ASIMO can recognize three speakers simultaneously
In one of our previous articles we started to cover the features of ASIMO – one of the most advanced humanoid robots of today. Besides footsteps planning, ASIMO can understand three humans speaking simultaneously (to some degree). Hiroshi Okuno at Kyoto University, and Kazuhiro Nakadai at the Honda Research Institute in Saitama, both in Japan, have designed the software, which they call HARK. Okuno and Nakadai claim it can follow three speakers simultaneously with 70 to 80 percent accuracy when installed into Honda’s ASIMO robot.
HARK uses an array of eight microphones to work out where each voice is coming from and isolate it from other sound sources. The software first processes it by determining how reliably it has extracted an individual voice, before passing it onto speech-recognition software to decode. That quality control step is important. The other voices are likely to confuse speech recognition software. So any parts of the sound file that contain a lot of background noise across a range of frequencies are automatically ignored when the patched-up recording of each voice is passed on to a speech-recognition system.
The HARK system actually goes beyond normal human listening capabilities, because it can listen to several sources at once, and not just focus on a particular single sound source.
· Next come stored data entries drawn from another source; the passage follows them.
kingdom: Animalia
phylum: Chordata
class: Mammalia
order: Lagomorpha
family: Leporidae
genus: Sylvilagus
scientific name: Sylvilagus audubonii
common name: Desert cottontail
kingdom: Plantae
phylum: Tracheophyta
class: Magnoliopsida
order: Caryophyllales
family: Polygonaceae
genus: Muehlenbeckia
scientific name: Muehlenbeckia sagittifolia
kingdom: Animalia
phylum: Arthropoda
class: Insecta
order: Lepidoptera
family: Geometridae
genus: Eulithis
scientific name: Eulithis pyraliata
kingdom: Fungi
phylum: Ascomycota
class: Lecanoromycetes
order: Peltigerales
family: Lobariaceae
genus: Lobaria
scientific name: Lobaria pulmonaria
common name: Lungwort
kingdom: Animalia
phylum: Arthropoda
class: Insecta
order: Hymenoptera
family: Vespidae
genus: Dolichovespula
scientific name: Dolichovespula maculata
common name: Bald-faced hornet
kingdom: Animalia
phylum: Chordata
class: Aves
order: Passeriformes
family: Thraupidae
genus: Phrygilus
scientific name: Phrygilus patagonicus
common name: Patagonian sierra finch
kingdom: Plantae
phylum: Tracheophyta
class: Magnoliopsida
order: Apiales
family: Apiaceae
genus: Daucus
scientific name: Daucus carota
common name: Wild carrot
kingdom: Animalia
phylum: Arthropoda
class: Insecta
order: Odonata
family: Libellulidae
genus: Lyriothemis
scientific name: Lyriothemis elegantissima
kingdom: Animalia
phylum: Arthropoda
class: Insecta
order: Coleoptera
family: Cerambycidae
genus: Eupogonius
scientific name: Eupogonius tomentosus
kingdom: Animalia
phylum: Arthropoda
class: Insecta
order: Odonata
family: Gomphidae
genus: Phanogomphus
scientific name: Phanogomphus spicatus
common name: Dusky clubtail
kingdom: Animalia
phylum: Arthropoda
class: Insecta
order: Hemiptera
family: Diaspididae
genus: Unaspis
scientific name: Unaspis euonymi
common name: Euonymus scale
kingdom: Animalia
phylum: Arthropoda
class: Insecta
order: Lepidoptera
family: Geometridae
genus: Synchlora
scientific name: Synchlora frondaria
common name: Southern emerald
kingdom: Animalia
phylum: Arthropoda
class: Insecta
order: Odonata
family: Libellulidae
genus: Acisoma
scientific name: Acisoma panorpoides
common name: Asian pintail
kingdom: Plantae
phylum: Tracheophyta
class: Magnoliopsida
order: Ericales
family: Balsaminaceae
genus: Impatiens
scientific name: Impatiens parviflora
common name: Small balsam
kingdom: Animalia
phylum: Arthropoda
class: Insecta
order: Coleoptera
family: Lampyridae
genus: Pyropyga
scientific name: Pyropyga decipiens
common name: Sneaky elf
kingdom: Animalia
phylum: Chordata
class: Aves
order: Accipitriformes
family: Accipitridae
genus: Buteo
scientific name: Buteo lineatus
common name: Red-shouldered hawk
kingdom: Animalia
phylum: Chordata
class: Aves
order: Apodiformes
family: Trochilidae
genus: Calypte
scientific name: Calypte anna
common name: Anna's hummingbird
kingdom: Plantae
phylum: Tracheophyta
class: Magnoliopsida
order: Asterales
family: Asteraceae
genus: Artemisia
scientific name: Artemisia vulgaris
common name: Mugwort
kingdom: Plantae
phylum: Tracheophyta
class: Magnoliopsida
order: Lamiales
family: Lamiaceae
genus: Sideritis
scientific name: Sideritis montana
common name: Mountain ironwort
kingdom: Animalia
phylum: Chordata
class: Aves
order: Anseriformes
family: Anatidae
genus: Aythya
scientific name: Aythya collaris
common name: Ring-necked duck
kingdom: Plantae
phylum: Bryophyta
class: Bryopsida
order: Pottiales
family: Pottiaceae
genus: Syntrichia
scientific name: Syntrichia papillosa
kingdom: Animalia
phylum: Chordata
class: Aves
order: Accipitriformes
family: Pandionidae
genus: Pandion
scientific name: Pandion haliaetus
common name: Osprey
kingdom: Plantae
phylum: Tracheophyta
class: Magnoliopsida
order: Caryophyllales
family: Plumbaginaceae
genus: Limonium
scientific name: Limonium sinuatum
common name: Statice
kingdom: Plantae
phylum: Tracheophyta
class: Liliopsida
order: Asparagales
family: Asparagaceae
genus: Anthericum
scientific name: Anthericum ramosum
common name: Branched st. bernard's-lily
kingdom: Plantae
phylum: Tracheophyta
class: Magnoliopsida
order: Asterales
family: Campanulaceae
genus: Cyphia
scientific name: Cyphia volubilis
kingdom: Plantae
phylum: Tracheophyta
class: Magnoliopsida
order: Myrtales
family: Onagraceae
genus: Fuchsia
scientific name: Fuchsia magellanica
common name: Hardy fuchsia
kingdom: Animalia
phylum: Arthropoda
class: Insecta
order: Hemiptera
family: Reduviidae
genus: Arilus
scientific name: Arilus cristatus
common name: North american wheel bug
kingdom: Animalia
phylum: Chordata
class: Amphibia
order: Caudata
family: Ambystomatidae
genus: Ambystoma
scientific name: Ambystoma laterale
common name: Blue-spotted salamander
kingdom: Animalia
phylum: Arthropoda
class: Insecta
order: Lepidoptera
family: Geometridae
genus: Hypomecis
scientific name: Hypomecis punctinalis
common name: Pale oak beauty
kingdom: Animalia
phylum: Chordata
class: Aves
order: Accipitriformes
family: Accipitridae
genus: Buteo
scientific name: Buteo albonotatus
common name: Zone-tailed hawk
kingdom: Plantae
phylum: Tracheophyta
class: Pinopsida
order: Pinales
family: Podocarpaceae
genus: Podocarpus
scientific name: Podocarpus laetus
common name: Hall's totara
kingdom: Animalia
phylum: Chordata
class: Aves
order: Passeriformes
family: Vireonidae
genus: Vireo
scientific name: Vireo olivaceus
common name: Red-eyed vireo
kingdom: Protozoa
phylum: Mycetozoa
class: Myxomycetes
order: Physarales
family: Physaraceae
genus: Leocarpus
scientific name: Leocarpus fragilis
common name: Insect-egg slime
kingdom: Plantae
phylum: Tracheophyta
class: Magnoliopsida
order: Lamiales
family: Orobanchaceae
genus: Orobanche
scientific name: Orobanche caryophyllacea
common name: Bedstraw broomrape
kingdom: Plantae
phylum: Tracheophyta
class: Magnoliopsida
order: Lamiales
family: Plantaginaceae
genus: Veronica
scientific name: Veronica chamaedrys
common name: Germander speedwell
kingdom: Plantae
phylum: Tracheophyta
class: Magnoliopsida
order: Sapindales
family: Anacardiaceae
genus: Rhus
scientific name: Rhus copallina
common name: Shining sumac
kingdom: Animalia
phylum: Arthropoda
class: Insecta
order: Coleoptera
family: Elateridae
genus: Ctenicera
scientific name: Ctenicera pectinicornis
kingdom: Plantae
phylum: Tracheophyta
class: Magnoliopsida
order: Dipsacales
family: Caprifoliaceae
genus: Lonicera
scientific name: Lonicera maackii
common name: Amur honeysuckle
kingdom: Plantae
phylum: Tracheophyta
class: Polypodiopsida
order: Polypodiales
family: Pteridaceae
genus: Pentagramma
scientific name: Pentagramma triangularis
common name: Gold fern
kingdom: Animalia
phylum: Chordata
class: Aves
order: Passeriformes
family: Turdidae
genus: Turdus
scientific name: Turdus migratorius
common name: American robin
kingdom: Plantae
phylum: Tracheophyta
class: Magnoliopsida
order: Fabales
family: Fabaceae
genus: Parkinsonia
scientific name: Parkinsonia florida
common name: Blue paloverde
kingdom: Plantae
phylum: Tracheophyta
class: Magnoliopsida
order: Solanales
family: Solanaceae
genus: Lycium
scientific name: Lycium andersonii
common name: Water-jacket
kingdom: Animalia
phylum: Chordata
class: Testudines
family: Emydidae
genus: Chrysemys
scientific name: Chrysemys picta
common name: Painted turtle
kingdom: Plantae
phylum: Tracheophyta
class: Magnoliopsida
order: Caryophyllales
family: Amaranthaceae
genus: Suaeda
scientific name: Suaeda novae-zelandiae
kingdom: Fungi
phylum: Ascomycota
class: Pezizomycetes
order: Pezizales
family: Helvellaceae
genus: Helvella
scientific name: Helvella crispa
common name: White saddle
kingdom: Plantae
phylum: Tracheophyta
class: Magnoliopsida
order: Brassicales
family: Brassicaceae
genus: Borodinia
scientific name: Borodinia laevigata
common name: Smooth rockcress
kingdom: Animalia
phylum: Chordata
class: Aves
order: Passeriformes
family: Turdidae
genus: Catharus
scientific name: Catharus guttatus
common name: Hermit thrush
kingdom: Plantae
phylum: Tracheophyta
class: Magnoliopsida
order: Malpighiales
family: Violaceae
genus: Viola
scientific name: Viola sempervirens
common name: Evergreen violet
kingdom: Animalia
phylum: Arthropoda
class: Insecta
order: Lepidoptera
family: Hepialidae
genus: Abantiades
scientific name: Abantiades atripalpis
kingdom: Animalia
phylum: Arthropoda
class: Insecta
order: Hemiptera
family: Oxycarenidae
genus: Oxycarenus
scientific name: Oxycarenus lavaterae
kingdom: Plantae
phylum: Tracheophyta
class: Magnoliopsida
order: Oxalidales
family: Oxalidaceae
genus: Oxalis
While focusing on a single voice among many is known as the “cocktail party effect“, Okuno calls the ability to focus on multiple voices at once the “Prince Shotoku Effect”. According to Japanese legend, Prince Shotoku listened to 10 people’s petitions at the same time.
In their demonstration, modified ASIMO’s ability is being used to judge the vocal variation of rock-paper-scissors game, where three people call out their choices at once. It might seem simple, but the number of voices and the complexity of the sentences the software can deal with should grow in future. The array of eight microphones is placed around the ASIMO’s face and body, helping the software to accurately detect and isolate simultaneous voices. “The number of sound sources and their directions are not given to the system in advance,” says Nakadai.
Rock-paper-scissors uses a small vocabulary, making the task easier. When Okuno and Nakadai tried using their software to follow several complicated sentences at once, as three people shouted out restaurant orders, it could only identify 30 to 40 percent of what was said. Before we can match the performance of human listeners in ‘cocktail party’ situations.